Leventhal et al performed a CT study of nine scaphoids that were randomly selected from a CT scan database at their institution. They computed a safe zone that was located 2.3 mm inside the original cortical bone surface, based on a 1.7 mm screw radius (Acutrak 2 Mini, Acumed LLC, Hillsboro, OR), a 0.035 mm cortical bone thickness, and an additional 0.25 mm safety margin. They found that the central axis of a 1.7 mm best-fit cylinder down the central axis was partially or completely obstructed by the trapezium in all of the specimens. When they looked at the longitudinal axis that allowed them to place the maximum-length crew, however, they found the safe zone passed on average 1.8 mm ± 0.8 mm away in primarily a dorsal and slightly radial direction (0.2 mm) from the apex of the scaphoid tubercle and exited ulnar and slightly dorsal to the longitudinal axis.8 They did acknowledge that placing the wrist in traction and ulnar deviation might provide greater access by further increasing the distance from the screw axis to the trapezium. Use of a larger-diameter screw would also have changed these findings.
Levitz and Ring attempted to quantify the guidelines for optimal scaphoid screw insertion for scaphoid waist fractures via a volar retrograde insertion technique with a Synthes cannulated-head screw (Synthes, Paoli, PA) by using quantitative computer analysis of CT images of 15 unfractured scaphoids.1 They defined the optimal screw placement as consisting of a 2 mm safe margin between the central axis of the screw and at least 5 mm of screw tip crossing the fracture site and engaging the apex of the proximal pole.
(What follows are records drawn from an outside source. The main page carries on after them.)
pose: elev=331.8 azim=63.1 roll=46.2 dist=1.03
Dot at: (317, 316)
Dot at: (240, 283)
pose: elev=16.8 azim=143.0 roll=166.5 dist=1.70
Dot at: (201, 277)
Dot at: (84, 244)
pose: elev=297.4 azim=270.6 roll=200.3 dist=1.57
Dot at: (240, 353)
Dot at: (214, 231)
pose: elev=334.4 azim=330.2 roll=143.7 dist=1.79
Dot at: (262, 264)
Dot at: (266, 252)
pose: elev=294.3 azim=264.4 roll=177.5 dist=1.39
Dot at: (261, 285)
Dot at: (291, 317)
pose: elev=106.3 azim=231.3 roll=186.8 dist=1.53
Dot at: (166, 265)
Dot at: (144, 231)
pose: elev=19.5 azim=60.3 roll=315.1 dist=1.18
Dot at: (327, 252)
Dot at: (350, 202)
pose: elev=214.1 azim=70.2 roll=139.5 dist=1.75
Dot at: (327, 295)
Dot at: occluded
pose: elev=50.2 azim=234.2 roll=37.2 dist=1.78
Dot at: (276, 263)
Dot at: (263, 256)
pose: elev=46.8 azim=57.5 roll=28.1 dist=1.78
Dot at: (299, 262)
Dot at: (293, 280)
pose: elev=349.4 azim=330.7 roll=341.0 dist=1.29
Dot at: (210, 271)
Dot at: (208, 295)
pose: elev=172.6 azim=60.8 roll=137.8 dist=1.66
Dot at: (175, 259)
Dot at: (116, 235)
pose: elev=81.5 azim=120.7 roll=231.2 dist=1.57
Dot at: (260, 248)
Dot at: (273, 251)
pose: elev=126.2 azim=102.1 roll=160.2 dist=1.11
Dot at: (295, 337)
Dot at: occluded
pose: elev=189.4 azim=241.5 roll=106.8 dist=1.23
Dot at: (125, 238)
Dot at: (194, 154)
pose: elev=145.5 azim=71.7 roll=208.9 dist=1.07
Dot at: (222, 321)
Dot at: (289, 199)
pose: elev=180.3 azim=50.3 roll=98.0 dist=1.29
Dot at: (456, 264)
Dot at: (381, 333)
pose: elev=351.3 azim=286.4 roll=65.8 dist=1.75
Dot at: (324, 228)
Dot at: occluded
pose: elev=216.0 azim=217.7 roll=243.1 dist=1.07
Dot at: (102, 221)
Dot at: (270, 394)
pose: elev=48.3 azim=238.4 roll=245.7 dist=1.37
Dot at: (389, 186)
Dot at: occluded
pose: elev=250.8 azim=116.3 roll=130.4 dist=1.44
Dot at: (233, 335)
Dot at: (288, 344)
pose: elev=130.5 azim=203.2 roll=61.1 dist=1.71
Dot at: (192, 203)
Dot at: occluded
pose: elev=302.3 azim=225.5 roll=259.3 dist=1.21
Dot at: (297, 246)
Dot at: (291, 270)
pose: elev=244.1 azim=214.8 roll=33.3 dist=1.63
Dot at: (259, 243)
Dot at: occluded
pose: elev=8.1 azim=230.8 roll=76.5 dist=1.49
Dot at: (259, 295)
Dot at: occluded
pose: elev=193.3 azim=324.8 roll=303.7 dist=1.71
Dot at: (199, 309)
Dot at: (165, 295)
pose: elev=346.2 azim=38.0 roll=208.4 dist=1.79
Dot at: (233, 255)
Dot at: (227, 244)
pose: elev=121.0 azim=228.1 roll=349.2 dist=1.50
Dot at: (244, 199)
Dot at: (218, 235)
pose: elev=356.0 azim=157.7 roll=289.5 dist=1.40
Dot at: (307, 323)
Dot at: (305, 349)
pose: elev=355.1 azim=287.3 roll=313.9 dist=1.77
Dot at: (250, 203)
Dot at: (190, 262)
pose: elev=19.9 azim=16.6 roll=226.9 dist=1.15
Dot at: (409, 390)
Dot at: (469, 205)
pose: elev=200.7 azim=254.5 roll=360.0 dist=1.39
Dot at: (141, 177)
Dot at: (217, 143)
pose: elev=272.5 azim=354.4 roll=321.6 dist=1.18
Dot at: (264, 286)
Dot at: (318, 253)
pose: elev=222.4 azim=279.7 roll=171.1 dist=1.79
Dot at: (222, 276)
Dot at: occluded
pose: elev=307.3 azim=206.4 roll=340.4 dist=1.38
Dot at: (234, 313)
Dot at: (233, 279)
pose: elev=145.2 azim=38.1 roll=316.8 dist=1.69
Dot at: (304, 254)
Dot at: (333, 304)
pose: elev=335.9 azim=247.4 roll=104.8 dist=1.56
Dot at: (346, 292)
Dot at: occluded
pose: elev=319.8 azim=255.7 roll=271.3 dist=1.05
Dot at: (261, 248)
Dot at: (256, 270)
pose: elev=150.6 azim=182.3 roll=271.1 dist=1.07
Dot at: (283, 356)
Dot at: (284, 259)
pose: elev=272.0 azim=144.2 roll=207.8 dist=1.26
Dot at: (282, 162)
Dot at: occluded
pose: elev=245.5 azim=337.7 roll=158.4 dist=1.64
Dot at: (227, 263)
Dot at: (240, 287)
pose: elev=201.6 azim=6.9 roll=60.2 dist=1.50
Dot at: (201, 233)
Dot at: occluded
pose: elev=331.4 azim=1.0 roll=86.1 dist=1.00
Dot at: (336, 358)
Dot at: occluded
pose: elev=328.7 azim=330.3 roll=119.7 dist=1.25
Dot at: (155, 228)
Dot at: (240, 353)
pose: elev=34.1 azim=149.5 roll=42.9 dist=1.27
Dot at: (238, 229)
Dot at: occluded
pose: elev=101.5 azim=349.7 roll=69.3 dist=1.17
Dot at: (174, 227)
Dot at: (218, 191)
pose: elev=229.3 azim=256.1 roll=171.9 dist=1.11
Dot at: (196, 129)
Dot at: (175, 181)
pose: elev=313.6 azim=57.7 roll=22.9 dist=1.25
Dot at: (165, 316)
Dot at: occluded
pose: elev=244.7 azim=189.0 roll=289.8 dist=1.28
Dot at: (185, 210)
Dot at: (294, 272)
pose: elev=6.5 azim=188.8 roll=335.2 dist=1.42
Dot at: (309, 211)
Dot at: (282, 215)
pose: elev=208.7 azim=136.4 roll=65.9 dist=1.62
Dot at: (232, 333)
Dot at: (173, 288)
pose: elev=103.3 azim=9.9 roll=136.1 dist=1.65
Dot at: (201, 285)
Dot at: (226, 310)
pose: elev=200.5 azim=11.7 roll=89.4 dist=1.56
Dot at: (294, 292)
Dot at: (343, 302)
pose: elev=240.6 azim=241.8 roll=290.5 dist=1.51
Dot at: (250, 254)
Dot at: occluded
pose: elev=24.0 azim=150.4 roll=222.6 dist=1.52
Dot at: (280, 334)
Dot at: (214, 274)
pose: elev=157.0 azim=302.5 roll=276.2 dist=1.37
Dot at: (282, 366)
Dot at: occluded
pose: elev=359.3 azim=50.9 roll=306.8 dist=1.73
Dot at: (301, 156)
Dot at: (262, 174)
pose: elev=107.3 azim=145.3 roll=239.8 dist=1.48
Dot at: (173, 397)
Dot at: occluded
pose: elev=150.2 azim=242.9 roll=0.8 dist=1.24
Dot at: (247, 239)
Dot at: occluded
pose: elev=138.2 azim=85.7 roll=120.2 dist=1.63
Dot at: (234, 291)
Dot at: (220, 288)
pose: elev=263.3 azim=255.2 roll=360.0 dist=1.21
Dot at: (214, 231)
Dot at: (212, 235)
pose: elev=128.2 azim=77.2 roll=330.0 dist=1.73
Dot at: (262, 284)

They found that in all of the insertion planes there was a substantial concavity of the volar surface of the scaphoid that posed a problem for potential screw cutout. A more radial insertion point minimized this risk, but there was little margin for error because the average clearance of the trapezium measured 4 mm, which is the same diameter as most scaphoid screws. They also found that the most likely place for a volarly inserted screw to perforate the articular surface is the dorsal-radial surface of the scaphoid, which is exacerbated by any angular or humpback deformity ( Fig. 13.3 ). This region must be carefully evaluated fluoroscopically at the time of surgery by gradual pronation with the wrist in slight extension.
A relatively radial starting point facilitates placement of the screw tip in the center of the proximal pole and helps avoid the trapezium, but drilling or partial excision of the trapezium often may be necessary for optimal screw placement.